Agripina, bem mais jovem do que o marido, pensou em preparar Nero para a função de imperador, visto que conhecia o gênio impulsivo do filho, seu desprezo pela cultura e também pela arte da política.

Requisitou, então, o melhor preceptor que poderia haver naquela época: o sábio e filósofo estoico, Sêneca.

E aqui faço uma breve pausa para destacar a importância desse personagem:

Lucius Senêca resgatou para a história a beleza e a profundidade da filosofia estoica dos antigos gregos. Sem as suas obras, a riqueza desse pensamento que influenciou inúmeras correntes do pensamento humanista e inclusive algumas religiões em destaque nos dias atuais, poderia ter ficado perdida.

O estoicismo é exatamente a contraposição humana á concepção trevosa de Haddes e seus seguidores, visto que tem como centro quatro princípios basilares: coragem, justiça, autocontrole e busca contínua pela sabedoria.

Sêneca dedicou-se de corpo e alma à função, conseguindo até mesmo que o festivo e indisciplinado jovem se interessasse por música, poesia e História.

Após governar por treze anos, Cláudio morreu de causas não esclarecidas, o que levou a suspeitas de que ele tivesse sido envenenado por Agripina, fato que ela sempre negou.

Nero, então, assumiu o título de imperador, mas, na real, o governo foi exercido por um bom tempo por Agripina e Sêneca que, juntos, governaram harmoniosa e admiravelmente, mostrando a Nero o que e como fazer quando estivesse por conta própria no futuro.

Bem, hermano, aí voltamos a Hades e seu projeto sub-reptício. O deus das sombras viu em Nero a oportunidade que esperava. Ele tinha observado e avaliado bem a índole rebelde do jovem e sua tendência para a crueldade e promoção do caos. Então, cooptou e instruiu detalhadamente uma encantadora jovem patrícia para se aproximar dele e, aos poucos, acender no imperador os sentimentos de egoísmo, revolta irrefletida, ciúme, inveja e consequente contestação à orientação política- administrativa exercida por Agripina e Sêneca.
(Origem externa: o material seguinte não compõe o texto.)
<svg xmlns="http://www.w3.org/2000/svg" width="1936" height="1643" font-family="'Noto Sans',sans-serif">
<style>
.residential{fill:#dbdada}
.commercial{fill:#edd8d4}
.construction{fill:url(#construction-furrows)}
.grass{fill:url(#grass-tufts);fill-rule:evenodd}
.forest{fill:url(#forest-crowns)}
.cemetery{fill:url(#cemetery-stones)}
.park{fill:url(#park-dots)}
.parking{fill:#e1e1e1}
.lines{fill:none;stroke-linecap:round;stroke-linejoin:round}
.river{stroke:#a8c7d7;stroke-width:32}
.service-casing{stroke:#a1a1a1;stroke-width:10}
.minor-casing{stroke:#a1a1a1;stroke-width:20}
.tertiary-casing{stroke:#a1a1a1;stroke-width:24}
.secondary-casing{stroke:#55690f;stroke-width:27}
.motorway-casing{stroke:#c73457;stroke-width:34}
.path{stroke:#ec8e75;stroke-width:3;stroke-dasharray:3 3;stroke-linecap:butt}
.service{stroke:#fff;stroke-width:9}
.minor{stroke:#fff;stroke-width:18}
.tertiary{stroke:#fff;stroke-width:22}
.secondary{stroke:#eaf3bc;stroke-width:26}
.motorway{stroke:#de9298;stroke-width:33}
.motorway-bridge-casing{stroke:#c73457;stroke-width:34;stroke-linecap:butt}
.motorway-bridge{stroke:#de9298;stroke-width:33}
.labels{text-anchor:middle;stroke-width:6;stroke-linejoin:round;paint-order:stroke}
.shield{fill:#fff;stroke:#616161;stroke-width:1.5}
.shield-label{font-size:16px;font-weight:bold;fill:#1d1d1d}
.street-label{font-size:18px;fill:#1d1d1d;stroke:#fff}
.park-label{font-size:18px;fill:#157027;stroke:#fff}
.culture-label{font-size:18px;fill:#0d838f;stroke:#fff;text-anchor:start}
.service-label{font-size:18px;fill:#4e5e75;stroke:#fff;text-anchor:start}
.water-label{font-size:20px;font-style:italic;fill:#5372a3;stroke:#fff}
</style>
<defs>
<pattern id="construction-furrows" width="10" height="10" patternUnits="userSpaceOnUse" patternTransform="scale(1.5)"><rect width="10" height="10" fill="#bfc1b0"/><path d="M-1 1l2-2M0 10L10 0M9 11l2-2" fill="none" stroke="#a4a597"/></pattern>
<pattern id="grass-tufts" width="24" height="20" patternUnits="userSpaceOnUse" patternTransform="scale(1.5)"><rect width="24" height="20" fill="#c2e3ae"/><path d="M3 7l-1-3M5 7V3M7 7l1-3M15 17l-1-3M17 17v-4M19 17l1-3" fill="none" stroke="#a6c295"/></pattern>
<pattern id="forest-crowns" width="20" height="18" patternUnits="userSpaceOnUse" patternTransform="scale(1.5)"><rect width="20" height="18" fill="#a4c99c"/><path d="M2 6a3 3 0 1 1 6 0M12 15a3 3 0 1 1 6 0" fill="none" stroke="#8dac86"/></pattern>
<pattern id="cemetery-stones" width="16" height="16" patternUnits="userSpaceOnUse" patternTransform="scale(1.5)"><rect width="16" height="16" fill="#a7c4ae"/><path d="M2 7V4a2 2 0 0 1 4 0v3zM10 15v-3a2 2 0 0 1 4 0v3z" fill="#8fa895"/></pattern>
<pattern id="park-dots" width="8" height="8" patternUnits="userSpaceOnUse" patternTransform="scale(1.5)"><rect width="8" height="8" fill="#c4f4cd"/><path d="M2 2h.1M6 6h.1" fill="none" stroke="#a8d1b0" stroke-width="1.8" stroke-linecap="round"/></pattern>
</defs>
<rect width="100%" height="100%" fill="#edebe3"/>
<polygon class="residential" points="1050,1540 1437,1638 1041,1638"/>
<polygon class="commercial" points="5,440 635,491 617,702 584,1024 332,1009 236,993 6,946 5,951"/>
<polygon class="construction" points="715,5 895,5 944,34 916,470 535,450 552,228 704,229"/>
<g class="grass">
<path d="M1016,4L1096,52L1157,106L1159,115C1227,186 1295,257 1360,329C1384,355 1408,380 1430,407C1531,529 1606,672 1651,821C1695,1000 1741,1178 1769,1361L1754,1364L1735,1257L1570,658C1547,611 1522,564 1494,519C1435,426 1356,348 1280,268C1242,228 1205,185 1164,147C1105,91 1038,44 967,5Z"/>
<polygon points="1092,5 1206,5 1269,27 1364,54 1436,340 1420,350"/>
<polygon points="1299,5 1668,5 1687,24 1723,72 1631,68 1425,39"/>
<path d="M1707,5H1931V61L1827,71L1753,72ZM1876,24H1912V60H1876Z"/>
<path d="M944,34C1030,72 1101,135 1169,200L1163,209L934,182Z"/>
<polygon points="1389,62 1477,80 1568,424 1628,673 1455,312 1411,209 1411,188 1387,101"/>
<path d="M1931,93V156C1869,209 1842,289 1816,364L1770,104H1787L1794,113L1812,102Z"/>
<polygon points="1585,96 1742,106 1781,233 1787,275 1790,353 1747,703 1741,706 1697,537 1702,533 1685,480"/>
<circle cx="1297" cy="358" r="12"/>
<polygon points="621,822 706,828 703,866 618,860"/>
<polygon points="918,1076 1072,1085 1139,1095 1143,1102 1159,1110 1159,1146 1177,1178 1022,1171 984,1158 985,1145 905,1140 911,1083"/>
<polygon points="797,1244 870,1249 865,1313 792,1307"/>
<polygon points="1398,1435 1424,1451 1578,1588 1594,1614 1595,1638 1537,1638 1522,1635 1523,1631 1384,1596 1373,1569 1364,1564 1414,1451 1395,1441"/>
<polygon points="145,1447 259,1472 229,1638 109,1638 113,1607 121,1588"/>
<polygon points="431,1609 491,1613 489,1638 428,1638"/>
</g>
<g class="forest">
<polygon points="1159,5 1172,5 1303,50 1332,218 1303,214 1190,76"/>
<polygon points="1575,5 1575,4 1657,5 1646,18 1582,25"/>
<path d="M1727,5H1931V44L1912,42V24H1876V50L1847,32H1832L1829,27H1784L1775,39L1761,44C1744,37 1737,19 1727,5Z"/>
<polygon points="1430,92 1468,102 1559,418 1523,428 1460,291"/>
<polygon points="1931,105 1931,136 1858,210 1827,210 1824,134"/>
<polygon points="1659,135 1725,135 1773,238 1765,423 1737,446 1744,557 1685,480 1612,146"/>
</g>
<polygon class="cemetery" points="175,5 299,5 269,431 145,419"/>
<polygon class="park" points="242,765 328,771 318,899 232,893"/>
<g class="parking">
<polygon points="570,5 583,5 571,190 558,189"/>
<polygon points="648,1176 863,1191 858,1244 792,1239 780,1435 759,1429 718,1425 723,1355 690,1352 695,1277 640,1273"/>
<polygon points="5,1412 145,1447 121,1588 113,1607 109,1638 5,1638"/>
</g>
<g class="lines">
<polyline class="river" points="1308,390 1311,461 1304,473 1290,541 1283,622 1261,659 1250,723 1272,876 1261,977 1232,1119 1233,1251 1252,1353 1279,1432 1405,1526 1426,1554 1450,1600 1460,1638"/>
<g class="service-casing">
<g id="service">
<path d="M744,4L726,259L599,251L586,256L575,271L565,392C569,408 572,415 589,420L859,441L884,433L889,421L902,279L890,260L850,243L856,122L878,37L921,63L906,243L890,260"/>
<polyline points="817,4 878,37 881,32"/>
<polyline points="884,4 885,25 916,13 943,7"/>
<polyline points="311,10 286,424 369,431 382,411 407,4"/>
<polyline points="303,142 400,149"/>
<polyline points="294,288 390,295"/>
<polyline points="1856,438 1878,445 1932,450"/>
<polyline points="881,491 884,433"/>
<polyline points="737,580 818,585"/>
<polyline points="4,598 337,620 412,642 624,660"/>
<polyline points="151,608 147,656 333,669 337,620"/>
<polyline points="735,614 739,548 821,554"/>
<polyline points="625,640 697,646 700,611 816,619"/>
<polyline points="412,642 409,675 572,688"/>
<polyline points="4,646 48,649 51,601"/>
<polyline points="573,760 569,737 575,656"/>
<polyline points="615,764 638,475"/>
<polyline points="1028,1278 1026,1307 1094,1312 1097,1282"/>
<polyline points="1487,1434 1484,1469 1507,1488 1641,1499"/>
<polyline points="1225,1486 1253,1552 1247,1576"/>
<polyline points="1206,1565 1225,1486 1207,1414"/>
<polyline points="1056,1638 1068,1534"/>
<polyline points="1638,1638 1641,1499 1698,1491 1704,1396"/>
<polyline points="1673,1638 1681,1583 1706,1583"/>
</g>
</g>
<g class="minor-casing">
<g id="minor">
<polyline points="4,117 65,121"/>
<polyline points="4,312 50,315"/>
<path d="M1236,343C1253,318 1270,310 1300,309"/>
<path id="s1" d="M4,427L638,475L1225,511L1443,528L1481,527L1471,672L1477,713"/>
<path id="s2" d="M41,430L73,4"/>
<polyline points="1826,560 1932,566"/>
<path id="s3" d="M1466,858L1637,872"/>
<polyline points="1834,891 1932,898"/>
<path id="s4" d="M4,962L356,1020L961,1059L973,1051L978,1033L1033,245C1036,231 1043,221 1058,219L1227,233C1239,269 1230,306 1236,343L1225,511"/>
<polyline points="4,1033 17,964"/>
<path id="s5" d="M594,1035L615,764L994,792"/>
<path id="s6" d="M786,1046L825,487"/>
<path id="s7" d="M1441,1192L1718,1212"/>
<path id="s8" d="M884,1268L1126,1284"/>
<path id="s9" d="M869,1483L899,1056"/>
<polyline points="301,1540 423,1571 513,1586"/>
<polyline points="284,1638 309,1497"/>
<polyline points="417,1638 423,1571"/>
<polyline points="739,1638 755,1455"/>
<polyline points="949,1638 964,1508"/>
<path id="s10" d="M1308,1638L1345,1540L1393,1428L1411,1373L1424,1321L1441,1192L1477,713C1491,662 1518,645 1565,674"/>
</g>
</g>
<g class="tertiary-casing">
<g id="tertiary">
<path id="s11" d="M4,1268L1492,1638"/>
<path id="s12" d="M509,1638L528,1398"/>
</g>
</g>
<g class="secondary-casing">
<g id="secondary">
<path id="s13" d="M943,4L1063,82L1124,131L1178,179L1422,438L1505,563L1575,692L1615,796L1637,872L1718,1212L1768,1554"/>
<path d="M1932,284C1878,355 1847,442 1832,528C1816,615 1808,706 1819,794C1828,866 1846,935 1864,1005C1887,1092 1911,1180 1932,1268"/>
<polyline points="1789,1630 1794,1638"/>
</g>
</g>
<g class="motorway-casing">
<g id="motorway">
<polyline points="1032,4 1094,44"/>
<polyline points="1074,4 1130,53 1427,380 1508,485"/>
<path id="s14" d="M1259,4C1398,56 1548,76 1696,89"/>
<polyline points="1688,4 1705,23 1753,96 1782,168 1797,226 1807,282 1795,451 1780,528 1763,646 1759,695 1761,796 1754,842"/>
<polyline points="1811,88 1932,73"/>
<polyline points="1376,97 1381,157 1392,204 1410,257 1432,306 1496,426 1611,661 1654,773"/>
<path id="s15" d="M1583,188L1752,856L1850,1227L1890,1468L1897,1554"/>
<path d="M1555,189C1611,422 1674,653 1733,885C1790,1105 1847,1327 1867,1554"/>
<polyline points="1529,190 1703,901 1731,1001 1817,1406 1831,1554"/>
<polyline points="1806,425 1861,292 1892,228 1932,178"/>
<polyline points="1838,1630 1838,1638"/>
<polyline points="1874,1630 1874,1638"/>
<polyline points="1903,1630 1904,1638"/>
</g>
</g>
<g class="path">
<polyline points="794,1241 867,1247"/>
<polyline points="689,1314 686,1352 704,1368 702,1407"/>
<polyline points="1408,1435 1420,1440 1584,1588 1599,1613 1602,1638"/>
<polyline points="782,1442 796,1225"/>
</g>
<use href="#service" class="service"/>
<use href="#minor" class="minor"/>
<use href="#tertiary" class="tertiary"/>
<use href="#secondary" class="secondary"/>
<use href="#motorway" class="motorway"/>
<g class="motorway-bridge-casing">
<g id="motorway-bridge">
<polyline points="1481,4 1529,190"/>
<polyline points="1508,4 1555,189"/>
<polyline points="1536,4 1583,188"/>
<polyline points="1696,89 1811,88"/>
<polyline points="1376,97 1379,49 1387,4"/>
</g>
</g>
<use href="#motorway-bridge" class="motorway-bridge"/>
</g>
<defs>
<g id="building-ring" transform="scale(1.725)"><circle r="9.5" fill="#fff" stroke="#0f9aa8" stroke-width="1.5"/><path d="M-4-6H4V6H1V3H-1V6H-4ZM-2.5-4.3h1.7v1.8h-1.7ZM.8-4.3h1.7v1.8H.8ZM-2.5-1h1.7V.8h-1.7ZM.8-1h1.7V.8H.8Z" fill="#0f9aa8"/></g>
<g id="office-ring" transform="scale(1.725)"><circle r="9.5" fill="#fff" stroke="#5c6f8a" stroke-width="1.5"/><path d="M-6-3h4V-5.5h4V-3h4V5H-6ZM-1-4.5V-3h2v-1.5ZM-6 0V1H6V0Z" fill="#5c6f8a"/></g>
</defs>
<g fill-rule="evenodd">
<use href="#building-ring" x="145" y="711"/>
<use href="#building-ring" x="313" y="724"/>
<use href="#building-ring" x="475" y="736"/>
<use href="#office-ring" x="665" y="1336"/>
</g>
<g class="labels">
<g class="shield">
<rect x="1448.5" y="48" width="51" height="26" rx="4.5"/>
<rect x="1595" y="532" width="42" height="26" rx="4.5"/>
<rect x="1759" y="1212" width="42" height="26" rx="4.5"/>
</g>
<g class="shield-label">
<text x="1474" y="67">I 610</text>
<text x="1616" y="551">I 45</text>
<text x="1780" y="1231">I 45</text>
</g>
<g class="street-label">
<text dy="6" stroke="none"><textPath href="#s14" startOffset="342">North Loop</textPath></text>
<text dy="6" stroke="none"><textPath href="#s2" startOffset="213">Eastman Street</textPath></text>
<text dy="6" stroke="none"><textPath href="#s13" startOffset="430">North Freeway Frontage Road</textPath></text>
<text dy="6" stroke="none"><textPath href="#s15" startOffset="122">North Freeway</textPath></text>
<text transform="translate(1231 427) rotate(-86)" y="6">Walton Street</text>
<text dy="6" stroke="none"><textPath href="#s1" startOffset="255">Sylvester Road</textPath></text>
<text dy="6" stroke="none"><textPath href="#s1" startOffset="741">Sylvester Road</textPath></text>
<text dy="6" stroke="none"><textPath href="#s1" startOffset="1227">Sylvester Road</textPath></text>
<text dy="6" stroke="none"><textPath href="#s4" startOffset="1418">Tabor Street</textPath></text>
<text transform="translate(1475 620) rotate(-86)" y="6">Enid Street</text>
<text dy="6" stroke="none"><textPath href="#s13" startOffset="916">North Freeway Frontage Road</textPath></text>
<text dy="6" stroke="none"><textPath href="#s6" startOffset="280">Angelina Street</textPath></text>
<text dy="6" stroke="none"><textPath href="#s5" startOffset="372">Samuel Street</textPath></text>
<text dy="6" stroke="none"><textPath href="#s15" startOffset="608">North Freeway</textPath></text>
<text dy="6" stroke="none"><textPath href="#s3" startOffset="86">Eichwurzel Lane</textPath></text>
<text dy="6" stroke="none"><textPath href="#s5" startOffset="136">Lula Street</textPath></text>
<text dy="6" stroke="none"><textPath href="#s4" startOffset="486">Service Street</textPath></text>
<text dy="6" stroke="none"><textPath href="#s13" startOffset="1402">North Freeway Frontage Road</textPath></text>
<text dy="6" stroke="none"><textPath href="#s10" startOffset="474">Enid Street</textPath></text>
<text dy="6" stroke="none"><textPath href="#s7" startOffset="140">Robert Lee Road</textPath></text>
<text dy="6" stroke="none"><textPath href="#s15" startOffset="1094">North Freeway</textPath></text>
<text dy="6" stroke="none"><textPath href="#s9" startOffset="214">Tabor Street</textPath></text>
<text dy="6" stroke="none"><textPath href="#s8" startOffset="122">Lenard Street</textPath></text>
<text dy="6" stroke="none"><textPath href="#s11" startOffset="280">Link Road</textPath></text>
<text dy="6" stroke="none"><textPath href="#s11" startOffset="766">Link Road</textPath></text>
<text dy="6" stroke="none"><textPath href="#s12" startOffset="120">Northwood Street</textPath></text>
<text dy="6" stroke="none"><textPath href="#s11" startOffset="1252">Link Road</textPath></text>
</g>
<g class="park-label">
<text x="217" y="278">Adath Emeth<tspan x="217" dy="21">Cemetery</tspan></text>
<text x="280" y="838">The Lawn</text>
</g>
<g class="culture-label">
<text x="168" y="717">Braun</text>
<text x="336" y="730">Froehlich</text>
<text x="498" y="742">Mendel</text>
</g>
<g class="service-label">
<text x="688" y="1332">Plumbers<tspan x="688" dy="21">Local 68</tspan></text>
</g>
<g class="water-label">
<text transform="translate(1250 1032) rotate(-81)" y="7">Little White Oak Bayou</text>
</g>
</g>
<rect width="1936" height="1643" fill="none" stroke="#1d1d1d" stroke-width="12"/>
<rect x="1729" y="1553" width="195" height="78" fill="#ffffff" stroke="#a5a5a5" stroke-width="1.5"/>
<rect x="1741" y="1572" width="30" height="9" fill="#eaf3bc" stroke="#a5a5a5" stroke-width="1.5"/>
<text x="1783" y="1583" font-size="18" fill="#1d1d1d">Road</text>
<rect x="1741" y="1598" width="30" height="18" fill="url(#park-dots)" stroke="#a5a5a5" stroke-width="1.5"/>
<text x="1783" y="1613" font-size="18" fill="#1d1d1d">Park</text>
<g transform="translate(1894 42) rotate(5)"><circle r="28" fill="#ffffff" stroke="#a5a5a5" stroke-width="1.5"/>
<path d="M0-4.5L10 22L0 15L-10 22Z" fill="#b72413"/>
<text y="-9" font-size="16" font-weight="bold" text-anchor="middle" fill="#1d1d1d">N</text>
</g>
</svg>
-Hum…estava tudo indo bem demais, não é mesmo? Observou, Carlos.

-Pois é, apesar dos cuidados de Agripina e Sêneca, Hades encontrou terreno fértil para plantar a banalidade do mal na mente do imperador.

Logo, todo o trabalho de Sêneca havia se perdido. Nero, paulatinamente, foi se afastando da convivência e do conselho da mãe e do preceptor.

O imperador começou a tomar decisões administrativas absurdas e a hostilizar o Senado romano, perseguindo e ameaçando qualquer senador que criticasse as suas medidas.

Agripina, do alto da sua experiência, via que o governo logo iria naufragar nessa batida e chamava o filho às falas, o que piorava o humor do imperador. A tentativa de tutela da mãe o deixava cada vez mais irritado.

O atrito entre eles se agravou, até que, assumindo de vez o seu lado mais sombrio, Nero exasperou-se e mandou assassinar a própria mãe, alegando, depois, que ele apenas reagiu a uma tentativa de assassinato por parte de Agripina.

Então estava feito, Hades havia assumido o completo controle do espírito e da mente do imperador e agora podia colocar em prática o seu plano de implantar o caos e o sofrimento no império.

-Qué tonteria, hermano! Um matricida sem escrúpulos, indignou-se, Carlos.

-E usted ainda não viu nada, amiguito!

-Impressionante, Hermes, mas ainda não vejo o que tudo isso tem a ver com a nossa situação presente

-Calma, hermano…ainda chegaremos lá!

-Certo, então conte!

-Uma vez livre da mãe-conselheira e conforme previsto por Hades, Nero deu vazão a tudo o que o poder autocrático tem de mais potencialmente podre e danoso: delírios de grandeza e de divindade, gosto pelo abuso, sadismo, irresponsabilidade, perda completa de empatia e de limites, embrutecimento.

Agastado e decepcionado, Sêneca sentiu-se impotente e afastou-se do Conselho do Imperador, recolhendo-se à vida privada logo após ser objeto de chacota por parte de Nero e de seus novos amigos durante uma palestra sobre a sua obra mais recente, sessão ocorrida no teatro erguido em homenagem ao grande Júlio César.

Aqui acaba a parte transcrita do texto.